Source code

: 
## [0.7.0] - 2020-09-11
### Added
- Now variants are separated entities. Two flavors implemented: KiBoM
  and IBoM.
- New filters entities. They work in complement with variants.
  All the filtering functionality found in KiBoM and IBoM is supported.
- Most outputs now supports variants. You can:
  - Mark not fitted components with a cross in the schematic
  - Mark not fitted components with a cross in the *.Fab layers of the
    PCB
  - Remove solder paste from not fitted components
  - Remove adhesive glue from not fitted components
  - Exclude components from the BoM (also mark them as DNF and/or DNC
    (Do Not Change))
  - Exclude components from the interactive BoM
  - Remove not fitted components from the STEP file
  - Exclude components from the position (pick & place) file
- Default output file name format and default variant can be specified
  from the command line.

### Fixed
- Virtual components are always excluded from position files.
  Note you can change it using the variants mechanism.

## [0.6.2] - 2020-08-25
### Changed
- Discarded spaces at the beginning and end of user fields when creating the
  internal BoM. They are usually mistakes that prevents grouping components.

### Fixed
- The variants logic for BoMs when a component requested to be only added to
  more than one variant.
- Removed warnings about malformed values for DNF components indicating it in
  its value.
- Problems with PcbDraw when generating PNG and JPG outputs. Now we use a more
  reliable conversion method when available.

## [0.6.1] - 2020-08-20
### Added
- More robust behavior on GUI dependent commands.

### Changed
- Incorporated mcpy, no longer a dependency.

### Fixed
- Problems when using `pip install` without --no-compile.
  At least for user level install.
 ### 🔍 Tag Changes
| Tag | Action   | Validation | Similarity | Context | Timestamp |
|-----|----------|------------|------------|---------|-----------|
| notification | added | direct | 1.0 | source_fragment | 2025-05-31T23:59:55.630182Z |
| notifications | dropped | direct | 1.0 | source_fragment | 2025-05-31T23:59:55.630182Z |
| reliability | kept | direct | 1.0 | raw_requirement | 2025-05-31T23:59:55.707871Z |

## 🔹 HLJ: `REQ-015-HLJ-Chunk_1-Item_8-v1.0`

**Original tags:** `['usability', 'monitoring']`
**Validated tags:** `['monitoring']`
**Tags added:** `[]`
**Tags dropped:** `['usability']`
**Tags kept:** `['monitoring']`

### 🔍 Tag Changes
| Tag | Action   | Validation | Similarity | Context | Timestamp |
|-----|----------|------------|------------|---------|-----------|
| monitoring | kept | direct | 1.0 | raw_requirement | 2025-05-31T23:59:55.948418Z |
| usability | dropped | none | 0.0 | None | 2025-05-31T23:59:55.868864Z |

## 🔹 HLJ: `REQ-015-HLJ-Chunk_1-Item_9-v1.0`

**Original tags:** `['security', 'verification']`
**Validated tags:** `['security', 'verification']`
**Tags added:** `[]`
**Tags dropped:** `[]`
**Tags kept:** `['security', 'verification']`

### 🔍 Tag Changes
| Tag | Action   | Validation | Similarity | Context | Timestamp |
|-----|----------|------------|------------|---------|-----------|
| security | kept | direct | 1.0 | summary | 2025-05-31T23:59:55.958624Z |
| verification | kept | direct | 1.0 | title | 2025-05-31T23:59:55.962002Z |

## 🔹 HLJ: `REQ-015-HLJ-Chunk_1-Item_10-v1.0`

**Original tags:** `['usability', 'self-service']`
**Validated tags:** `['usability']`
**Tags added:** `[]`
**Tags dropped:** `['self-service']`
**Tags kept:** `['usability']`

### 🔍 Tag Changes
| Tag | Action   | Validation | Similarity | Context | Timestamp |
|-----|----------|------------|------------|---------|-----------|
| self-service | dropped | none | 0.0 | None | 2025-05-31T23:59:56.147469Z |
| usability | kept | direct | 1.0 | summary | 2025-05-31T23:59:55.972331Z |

* * *

**What you will do**
Quote every entry exactly.

**Final answer**
Source code

: 
## [0.7.0] - 2020-09-11
### Added
- Now variants are separated entities. Two flavors implemented: KiBoM
  and IBoM.
- New filters entities. They work in complement with variants.
  All the filtering functionality found in KiBoM and IBoM is supported.
- Most outputs now supports variants. You can:
  - Mark not fitted components with a cross in the schematic
  - Mark not fitted components with a cross in the *.Fab layers of the
    PCB
  - Remove solder paste from not fitted components
  - Remove adhesive glue from not fitted components
  - Exclude components from the BoM (also mark them as DNF and/or DNC
    (Do Not Change))
  - Exclude components from the interactive BoM
  - Remove not fitted components from the STEP file
  - Exclude components from the position (pick & place) file
- Default output file name format and default variant can be specified
  from the command line.

### Fixed
- Virtual components are always excluded from position files.
  Note you can change it using the variants mechanism.

## [0.6.2] - 2020-08-25
### Changed
- Discarded spaces at the beginning and end of user fields when creating the
  internal BoM. They are usually mistakes that prevents grouping components.

### Fixed
- The variants logic for BoMs when a component requested to be only added to
  more than one variant.
- Removed warnings about malformed values for DNF components indicating it in
  its value.
- Problems with PcbDraw when generating PNG and JPG outputs. Now we use a more
  reliable conversion method when available.

## [0.6.1] - 2020-08-20
### Added
- More robust behavior on GUI dependent commands.

### Changed
- Incorporated mcpy, no longer a dependency.

### Fixed
- Problems when using `pip install` without --no-compile.
  At least for user level install.
 ### 🔍 Tag Changes
| Tag | Action   | Validation | Similarity | Context | Timestamp |
|-----|----------|------------|------------|---------|-----------|
| notification | added | direct | 1.0 | source_fragment | 2025-05-31T23:59:55.630182Z |
| notifications | dropped | direct | 1.0 | source_fragment | 2025-05-31T23:59:55.630182Z |
| reliability | kept | direct | 1.0 | raw_requirement | 2025-05-31T23:59:55.707871Z |

## 🔹 HLJ: `REQ-015-HLJ-Chunk_1-Item_8-v1.0`

**Original tags:** `['usability', 'monitoring']`
**Validated tags:** `['monitoring']`
**Tags added:** `[]`
**Tags dropped:** `['usability']`
**Tags kept:** `['monitoring']`

### 🔍 Tag Changes
| Tag | Action   | Validation | Similarity | Context | Timestamp |
|-----|----------|------------|------------|---------|-----------|
| monitoring | kept | direct | 1.0 | raw_requirement | 2025-05-31T23:59:55.948418Z |
| usability | dropped | none | 0.0 | None | 2025-05-31T23:59:55.868864Z |

## 🔹 HLJ: `REQ-015-HLJ-Chunk_1-Item_9-v1.0`

**Original tags:** `['security', 'verification']`
**Validated tags:** `['security', 'verification']`
**Tags added:** `[]`
**Tags dropped:** `[]`
**Tags kept:** `['security', 'verification']`

### 🔍 Tag Changes
| Tag | Action   | Validation | Similarity | Context | Timestamp |
|-----|----------|------------|------------|---------|-----------|
| security | kept | direct | 1.0 | summary | 2025-05-31T23:59:55.958624Z |
| verification | kept | direct | 1.0 | title | 2025-05-31T23:59:55.962002Z |

## 🔹 HLJ: `REQ-015-HLJ-Chunk_1-Item_10-v1.0`

**Original tags:** `['usability', 'self-service']`
**Validated tags:** `['usability']`
**Tags added:** `[]`
**Tags dropped:** `['self-service']`
**Tags kept:** `['usability']`

### 🔍 Tag Changes
| Tag | Action   | Validation | Similarity | Context | Timestamp |
|-----|----------|------------|------------|---------|-----------|
| self-service | dropped | none | 0.0 | None | 2025-05-31T23:59:56.147469Z |
| usability | kept | direct | 1.0 | summary | 2025-05-31T23:59:55.972331Z |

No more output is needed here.